Information:
Content starts
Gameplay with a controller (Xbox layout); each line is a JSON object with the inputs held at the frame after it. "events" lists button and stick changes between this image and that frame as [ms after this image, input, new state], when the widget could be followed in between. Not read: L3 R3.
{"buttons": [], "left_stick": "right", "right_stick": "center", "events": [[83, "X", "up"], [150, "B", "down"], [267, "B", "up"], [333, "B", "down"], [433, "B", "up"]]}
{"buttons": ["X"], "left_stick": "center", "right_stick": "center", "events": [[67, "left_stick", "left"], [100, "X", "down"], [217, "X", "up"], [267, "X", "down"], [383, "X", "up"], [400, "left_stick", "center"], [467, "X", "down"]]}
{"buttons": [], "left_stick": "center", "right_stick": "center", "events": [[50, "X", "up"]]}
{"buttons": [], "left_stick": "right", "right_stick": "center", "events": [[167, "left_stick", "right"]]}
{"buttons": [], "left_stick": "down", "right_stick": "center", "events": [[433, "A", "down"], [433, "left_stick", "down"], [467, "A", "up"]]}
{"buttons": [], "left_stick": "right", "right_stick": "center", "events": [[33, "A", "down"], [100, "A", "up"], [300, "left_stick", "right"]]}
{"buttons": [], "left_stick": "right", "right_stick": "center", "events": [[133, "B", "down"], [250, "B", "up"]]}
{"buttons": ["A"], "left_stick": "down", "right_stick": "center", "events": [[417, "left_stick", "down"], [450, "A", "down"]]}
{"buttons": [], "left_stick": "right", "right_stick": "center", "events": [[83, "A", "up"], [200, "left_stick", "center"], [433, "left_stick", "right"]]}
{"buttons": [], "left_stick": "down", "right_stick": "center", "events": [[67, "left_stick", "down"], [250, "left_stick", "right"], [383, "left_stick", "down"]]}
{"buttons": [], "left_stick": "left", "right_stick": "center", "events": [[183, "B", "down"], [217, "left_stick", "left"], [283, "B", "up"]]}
Content ends
Directions for this task: The records above should be restated exactly, line for line.

Response box:
Gameplay with a controller (Xbox layout); each line is a JSON object with the inputs held at the frame after it. "events" lists button and stick changes between this image and that frame as [ms after this image, input, new state], when the widget could be followed in between. Not read: L3 R3.
{"buttons": [], "left_stick": "right", "right_stick": "center", "events": [[83, "X", "up"], [150, "B", "down"], [267, "B", "up"], [333, "B", "down"], [433, "B", "up"]]}
{"buttons": ["X"], "left_stick": "center", "right_stick": "center", "events": [[67, "left_stick", "left"], [100, "X", "down"], [217, "X", "up"], [267, "X", "down"], [383, "X", "up"], [400, "left_stick", "center"], [467, "X", "down"]]}
{"buttons": [], "left_stick": "center", "right_stick": "center", "events": [[50, "X", "up"]]}
{"buttons": [], "left_stick": "right", "right_stick": "center", "events": [[167, "left_stick", "right"]]}
{"buttons": [], "left_stick": "down", "right_stick": "center", "events": [[433, "A", "down"], [433, "left_stick", "down"], [467, "A", "up"]]}
{"buttons": [], "left_stick": "right", "right_stick": "center", "events": [[33, "A", "down"], [100, "A", "up"], [300, "left_stick", "right"]]}
{"buttons": [], "left_stick": "right", "right_stick": "center", "events": [[133, "B", "down"], [250, "B", "up"]]}
{"buttons": ["A"], "left_stick": "down", "right_stick": "center", "events": [[417, "left_stick", "down"], [450, "A", "down"]]}
{"buttons": [], "left_stick": "right", "right_stick": "center", "events": [[83, "A", "up"], [200, "left_stick", "center"], [433, "left_stick", "right"]]}
{"buttons": [], "left_stick": "down", "right_stick": "center", "events": [[67, "left_stick", "down"], [250, "left_stick", "right"], [383, "left_stick", "down"]]}
{"buttons": [], "left_stick": "left", "right_stick": "center", "events": [[183, "B", "down"], [217, "left_stick", "left"], [283, "B", "up"]]}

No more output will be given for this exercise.